# Spatial Moran process

The spatial Moran process models stochastic evolution in structured populations. Population structure is represented by graphs where each vertex represents an individual and links define the neighbourhood of each individual. The graph can have any structure – for example, square lattices describe spatially extended systems, small-world networks (Watts & Strogatz, 1998) or scale-free networks (Barabasí & Albert, 1999) model social structures – and links between vertices may have different strengths. Links can even be directed such that one individual is a neighbour of another but not vice versa. A fully connected graph, where each vertex is equally linked to every other vertex, is essentially equivalent to an unstructured population.

The essential difference to the original Moran process that arises through the population structure is that the offspring of the focal individual replaces a random neighbour instead of a random member of the population. An additional minor difference is that the offspring cannot replace the focal individual but, in principle, this can be implemented by adding loops to each vertex.
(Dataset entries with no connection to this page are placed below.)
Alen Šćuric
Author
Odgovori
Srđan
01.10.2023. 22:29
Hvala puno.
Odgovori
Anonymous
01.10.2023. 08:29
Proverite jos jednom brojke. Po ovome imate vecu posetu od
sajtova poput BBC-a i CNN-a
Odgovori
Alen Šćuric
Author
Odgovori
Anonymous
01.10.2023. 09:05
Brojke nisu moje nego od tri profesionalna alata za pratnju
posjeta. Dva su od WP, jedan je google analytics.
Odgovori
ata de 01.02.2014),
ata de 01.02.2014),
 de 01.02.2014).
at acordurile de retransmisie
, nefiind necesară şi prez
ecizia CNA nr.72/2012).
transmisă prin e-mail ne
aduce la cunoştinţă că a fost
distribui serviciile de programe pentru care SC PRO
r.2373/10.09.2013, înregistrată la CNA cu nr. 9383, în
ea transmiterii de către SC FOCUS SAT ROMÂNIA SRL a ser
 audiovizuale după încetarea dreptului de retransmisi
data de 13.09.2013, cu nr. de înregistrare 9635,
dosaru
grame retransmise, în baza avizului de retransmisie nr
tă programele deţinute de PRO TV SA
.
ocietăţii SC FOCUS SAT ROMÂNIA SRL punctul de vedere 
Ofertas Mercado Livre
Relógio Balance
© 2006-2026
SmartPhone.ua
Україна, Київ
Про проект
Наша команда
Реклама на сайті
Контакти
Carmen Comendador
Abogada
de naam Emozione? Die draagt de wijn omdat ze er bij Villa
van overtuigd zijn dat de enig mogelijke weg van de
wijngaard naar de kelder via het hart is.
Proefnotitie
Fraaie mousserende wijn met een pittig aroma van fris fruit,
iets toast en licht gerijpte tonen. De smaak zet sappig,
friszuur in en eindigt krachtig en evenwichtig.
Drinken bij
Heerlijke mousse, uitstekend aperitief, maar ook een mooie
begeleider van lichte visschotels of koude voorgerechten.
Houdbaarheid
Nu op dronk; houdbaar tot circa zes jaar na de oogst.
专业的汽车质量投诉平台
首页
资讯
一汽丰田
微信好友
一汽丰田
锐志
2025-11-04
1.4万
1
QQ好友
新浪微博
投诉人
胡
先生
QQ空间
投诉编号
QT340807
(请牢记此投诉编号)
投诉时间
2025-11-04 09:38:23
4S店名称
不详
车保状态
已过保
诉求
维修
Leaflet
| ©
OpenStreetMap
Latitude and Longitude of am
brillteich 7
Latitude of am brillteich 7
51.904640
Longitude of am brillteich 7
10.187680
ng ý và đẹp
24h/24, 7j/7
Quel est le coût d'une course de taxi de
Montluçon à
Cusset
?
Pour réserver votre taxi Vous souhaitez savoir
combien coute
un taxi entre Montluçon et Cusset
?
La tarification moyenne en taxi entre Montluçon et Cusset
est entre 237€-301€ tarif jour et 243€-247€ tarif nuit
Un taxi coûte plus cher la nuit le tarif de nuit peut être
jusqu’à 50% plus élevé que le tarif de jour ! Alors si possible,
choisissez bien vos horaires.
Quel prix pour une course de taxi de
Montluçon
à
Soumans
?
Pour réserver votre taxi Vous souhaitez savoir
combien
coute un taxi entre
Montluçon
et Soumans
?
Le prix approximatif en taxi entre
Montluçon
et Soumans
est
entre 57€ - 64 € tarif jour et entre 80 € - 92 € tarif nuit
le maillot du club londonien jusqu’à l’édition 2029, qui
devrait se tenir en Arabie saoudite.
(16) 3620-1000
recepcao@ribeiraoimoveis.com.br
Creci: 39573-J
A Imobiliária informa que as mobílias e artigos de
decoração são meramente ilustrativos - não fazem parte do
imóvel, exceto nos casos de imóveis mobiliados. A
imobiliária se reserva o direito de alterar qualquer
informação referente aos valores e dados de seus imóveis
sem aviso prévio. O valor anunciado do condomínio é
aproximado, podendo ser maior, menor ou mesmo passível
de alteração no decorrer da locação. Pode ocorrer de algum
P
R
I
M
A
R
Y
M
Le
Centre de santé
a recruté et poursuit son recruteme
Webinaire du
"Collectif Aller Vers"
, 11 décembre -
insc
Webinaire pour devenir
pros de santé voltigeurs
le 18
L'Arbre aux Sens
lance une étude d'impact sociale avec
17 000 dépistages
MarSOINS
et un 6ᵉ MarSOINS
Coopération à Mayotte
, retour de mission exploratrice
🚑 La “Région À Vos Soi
Provided that the graph is connected, i.e. each vertex is connected to every other vertex through a series of links, the population maintains the same two absorbing states with all residents or all mutants as in the absence of structure. If the graph is not connected, mutant fixation is impossible.

## Evolutionary dynamics

In the simplest case, the population is composed of residents (blue) and mutants (orange):

Setup: The state of the population is given by the configuration of residents (blue, fitness $$1$$) and mutants (orange, fitness $$r$$) on a graph. In this sample graph all links are undirected (bi-directional).
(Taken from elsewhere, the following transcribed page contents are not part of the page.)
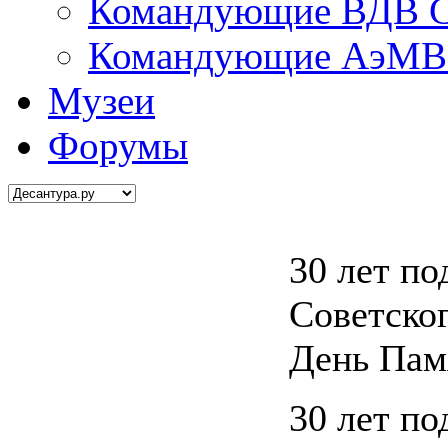
Командующие ВДВ С
Командующие АэМВ 
Музеи
Форумы
30 лет по
Советско
День Пам
30 лет по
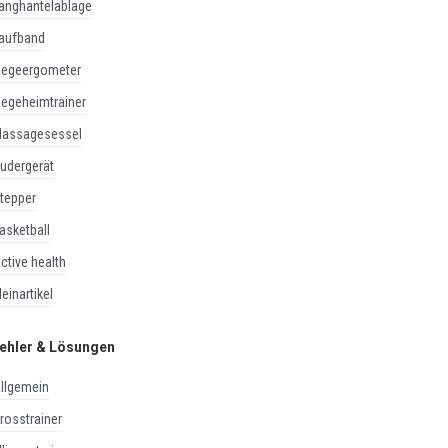
langhantelablage
laufband
liegeergometer
liegeheimtrainer
massagesessel
rudergerät
stepper
basketball
active health
kleinartikel
ehler & Lösungen
allgemein
crosstrainer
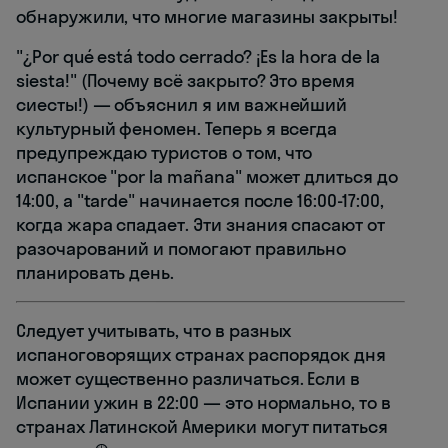
обнаружили, что многие магазины закрыты!
"¿Por qué está todo cerrado? ¡Es la hora de la
siesta!" (Почему всё закрыто? Это время
сиесты!) — объяснил я им важнейший
культурный феномен. Теперь я всегда
предупреждаю туристов о том, что
испанское "por la mañana" может длиться до
14:00, а "tarde" начинается после 16:00-17:00,
когда жара спадает. Эти знания спасают от
разочарований и помогают правильно
планировать день.
Следует учитывать, что в разных
испаноговорящих странах распорядок дня
может существенно различаться. Если в
Испании ужин в 22:00 — это нормально, то в
странах Латинской Америки могут питаться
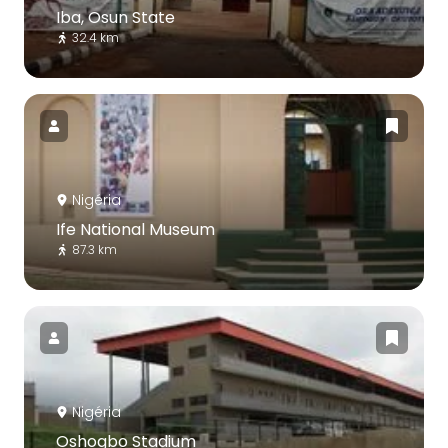
Iba, Osun State
32.4 km
Nigéria
Ife National Museum
87.3 km
Nigéria
Oshogbo Stadium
Step 1: At each time step a focal individual is chosen for reproduction with a probability proportional to its fitness (here, a mutant is selected for reproduction).

Step 2: A randomly chosen 'neighbour' of the focal individual (vivid colours) is eliminated (here, a resident is selected for death).

Step 3: The offspring replaces the eliminated individual.

As in the original Moran process, the above steps are repeated until either one of the two absorbing states is reached: a homogeneous state of either all residents (mutant went extinct) or all mutants (resident displaced). No other stable equilibrium state is possible provided that the graph is connected

## Publications

1. Lieberman, E., Hauert, C. & Nowak, M. (2005) Evolutionary dynamics on graphs Nature 433 312-316 doi: 10.1038/nature03204.

### References

1. Barabasí, A.-L. & Albert, R. (1999) Emergence of scaling in random networks Science 286 509–512.
2. Watts, D. J. & Strogatz, S. H. (1998) Collective dynamics of 'small world' networks Nature 393 440–442.